#### Problem requirements:
Lay out the lines of the material, from the line containing "Which row correctly" through the last line, both included, as a Markdown table with the columns Row and Content. Number each line in Row and leave out blank lines.

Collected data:
------

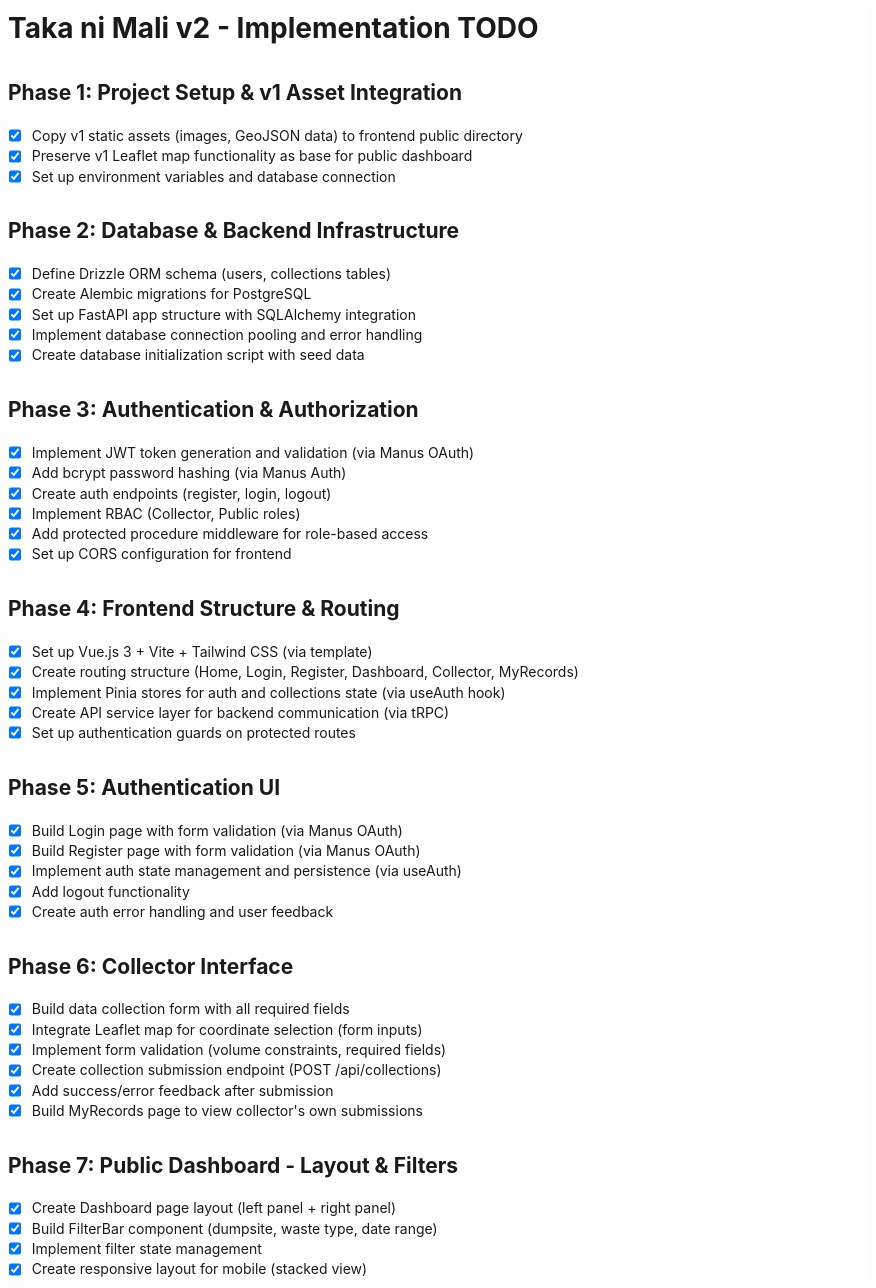 # Taka ni Mali v2 - Implementation TODO

## Phase 1: Project Setup & v1 Asset Integration
- [x] Copy v1 static assets (images, GeoJSON data) to frontend public directory
- [x] Preserve v1 Leaflet map functionality as base for public dashboard
- [x] Set up environment variables and database connection

## Phase 2: Database & Backend Infrastructure
- [x] Define Drizzle ORM schema (users, collections tables)
- [x] Create Alembic migrations for PostgreSQL
- [x] Set up FastAPI app structure with SQLAlchemy integration
- [x] Implement database connection pooling and error handling
- [x] Create database initialization script with seed data

## Phase 3: Authentication & Authorization
- [x] Implement JWT token generation and validation (via Manus OAuth)
- [x] Add bcrypt password hashing (via Manus Auth)
- [x] Create auth endpoints (register, login, logout)
- [x] Implement RBAC (Collector, Public roles)
- [x] Add protected procedure middleware for role-based access
- [x] Set up CORS configuration for frontend

## Phase 4: Frontend Structure & Routing
- [x] Set up Vue.js 3 + Vite + Tailwind CSS (via template)
- [x] Create routing structure (Home, Login, Register, Dashboard, Collector, MyRecords)
- [x] Implement Pinia stores for auth and collections state (via useAuth hook)
- [x] Create API service layer for backend communication (via tRPC)
- [x] Set up authentication guards on protected routes

## Phase 5: Authentication UI
- [x] Build Login page with form validation (via Manus OAuth)
- [x] Build Register page with form validation (via Manus OAuth)
- [x] Implement auth state management and persistence (via useAuth)
- [x] Add logout functionality
- [x] Create auth error handling and user feedback

## Phase 6: Collector Interface
- [x] Build data collection form with all required fields
- [x] Integrate Leaflet map for coordinate selection (form inputs)
- [x] Implement form validation (volume constraints, required fields)
- [x] Create collection submission endpoint (POST /api/collections)
- [x] Add success/error feedback after submission
- [x] Build MyRecords page to view collector's own submissions

## Phase 7: Public Dashboard - Layout & Filters
- [x] Create Dashboard page layout (left panel + right panel)
- [x] Build FilterBar component (dumpsite, waste type, date range)
- [x] Implement filter state management
- [x] Create responsive layout for mobile (stacked view)
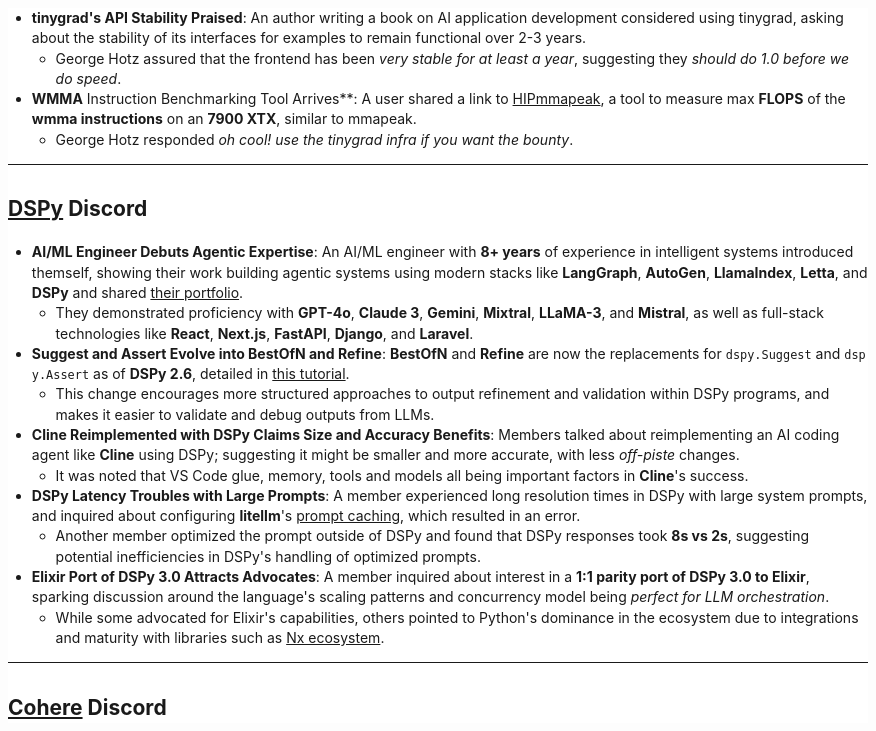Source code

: - **tinygrad's API Stability Praised**: An author writing a book on AI application development considered using tinygrad, asking about the stability of its interfaces for examples to remain functional over 2-3 years.
   - George Hotz assured that the frontend has been *very stable for at least a year*, suggesting they *should do 1.0 before we do speed*.
- **WMMA** Instruction Benchmarking Tool Arrives**: A user shared a link to [HIPmmapeak](https://github.com/pkourouklidis/HIPmmapeak), a tool to measure max **FLOPS** of the **wmma instructions** on an **7900 XTX**, similar to mmapeak.
   - George Hotz responded *oh cool! use the tinygrad infra if you want the bounty*.



---



## [DSPy](https://discord.com/channels/1161519468141355160) Discord

- **AI/ML Engineer Debuts Agentic Expertise**: An AI/ML engineer with **8+ years** of experience in intelligent systems introduced themself, showing their work building agentic systems using modern stacks like **LangGraph**, **AutoGen**, **LlamaIndex**, **Letta**, and **DSPy** and shared [their portfolio](https://yangming.vercel.app/).
   - They demonstrated proficiency with **GPT-4o**, **Claude 3**, **Gemini**, **Mixtral**, **LLaMA-3**, and **Mistral**, as well as full-stack technologies like **React**, **Next.js**, **FastAPI**, **Django**, and **Laravel**.
- **Suggest and Assert Evolve into BestOfN and Refine**: **BestOfN** and **Refine** are now the replacements for `dspy.Suggest` and `dspy.Assert` as of **DSPy 2.6**, detailed in [this tutorial](https://dspy.ai/tutorials/output_refinement/best-of-n-and-refine/).
   - This change encourages more structured approaches to output refinement and validation within DSPy programs, and makes it easier to validate and debug outputs from LLMs.
- **Cline Reimplemented with DSPy Claims Size and Accuracy Benefits**: Members talked about reimplementing an AI coding agent like **Cline** using DSPy; suggesting it might be smaller and more accurate, with less *off-piste* changes.
   - It was noted that VS Code glue, memory, tools and models all being important factors in **Cline**'s success.
- **DSPy Latency Troubles with Large Prompts**: A member experienced long resolution times in DSPy with large system prompts, and inquired about configuring **litellm**'s [prompt caching](https://docs.litellm.ai/docs/completion/prompt_caching), which resulted in an error.
   - Another member optimized the prompt outside of DSPy and found that DSPy responses took **8s vs 2s**, suggesting potential inefficiencies in DSPy's handling of optimized prompts.
- **Elixir Port of DSPy 3.0 Attracts Advocates**: A member inquired about interest in a **1:1 parity port of DSPy 3.0 to Elixir**, sparking discussion around the language's scaling patterns and concurrency model being *perfect for LLM orchestration*.
   - While some advocated for Elixir's capabilities, others pointed to Python's dominance in the ecosystem due to integrations and maturity with libraries such as [Nx ecosystem](https://github.com/elixir-nx).



---



## [Cohere](https://discord.com/channels/954421988141711382) Discord
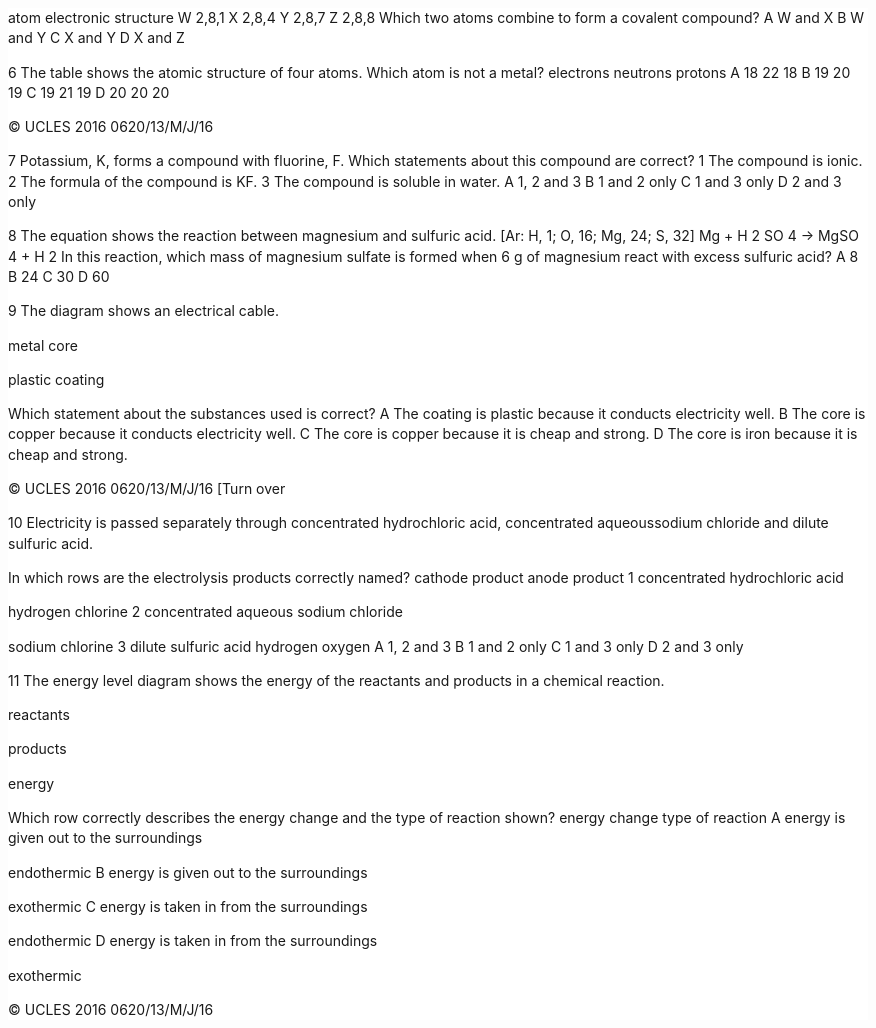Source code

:  atom electronic structure W 2,8,1 X 2,8,4 Y 2,8,7 Z 2,8,8 Which two atoms combine to form a covalent compound? A W and X B W and Y C X and Y D X and Z 

6 The table shows the atomic structure of four atoms. Which atom is not a metal? electrons neutrons protons A 18 22 18 B 19 20 19 C 19 21 19 D 20 20 20 


© UCLES 2016 0620/13/M/J/16 

7 Potassium, K, forms a compound with fluorine, F. Which statements about this compound are correct? 1 The compound is ionic. 2 The formula of the compound is KF. 3 The compound is soluble in water. A 1, 2 and 3 B 1 and 2 only C 1 and 3 only D 2 and 3 only 

8 The equation shows the reaction between magnesium and sulfuric acid. [Ar: H, 1; O, 16; Mg, 24; S, 32] Mg + H 2 SO 4 → MgSO 4 + H 2 In this reaction, which mass of magnesium sulfate is formed when 6 g of magnesium react with excess sulfuric acid? A 8 B 24 C 30 D 60 

9 The diagram shows an electrical cable. 

 metal core 

 plastic coating 

 Which statement about the substances used is correct? A The coating is plastic because it conducts electricity well. B The core is copper because it conducts electricity well. C The core is copper because it is cheap and strong. D The core is iron because it is cheap and strong. 


© UCLES 2016 0620/13/M/J/16 [Turn over 

10 Electricity is passed separately through concentrated hydrochloric acid, concentrated aqueoussodium chloride and dilute sulfuric acid. 

 In which rows are the electrolysis products correctly named? cathode product anode product 1 concentrated hydrochloric acid 

 hydrogen chlorine 2 concentrated aqueous sodium chloride 

 sodium chlorine 3 dilute sulfuric acid hydrogen oxygen A 1, 2 and 3 B 1 and 2 only C 1 and 3 only D 2 and 3 only 

11 The energy level diagram shows the energy of the reactants and products in a chemical reaction. 

 reactants 

 products 

 energy 

 Which row correctly describes the energy change and the type of reaction shown? energy change type of reaction A energy is given out to the surroundings 

 endothermic B energy is given out to the surroundings 

 exothermic C energy is taken in from the surroundings 

 endothermic D energy is taken in from the surroundings 

 exothermic 


© UCLES 2016 0620/13/M/J/16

------

#### Completed exercise:
| Row | Content |
|---|---|
| 1 |  Which row correctly describes the energy change and the type of reaction shown? energy change type of reaction A energy is given out to the surroundings  |
| 2 |  endothermic B energy is given out to the surroundings  |
| 3 |  exothermic C energy is taken in from the surroundings  |
| 4 |  endothermic D energy is taken in from the surroundings  |
| 5 |  exothermic  |
| 6 | © UCLES 2016 0620/13/M/J/16 |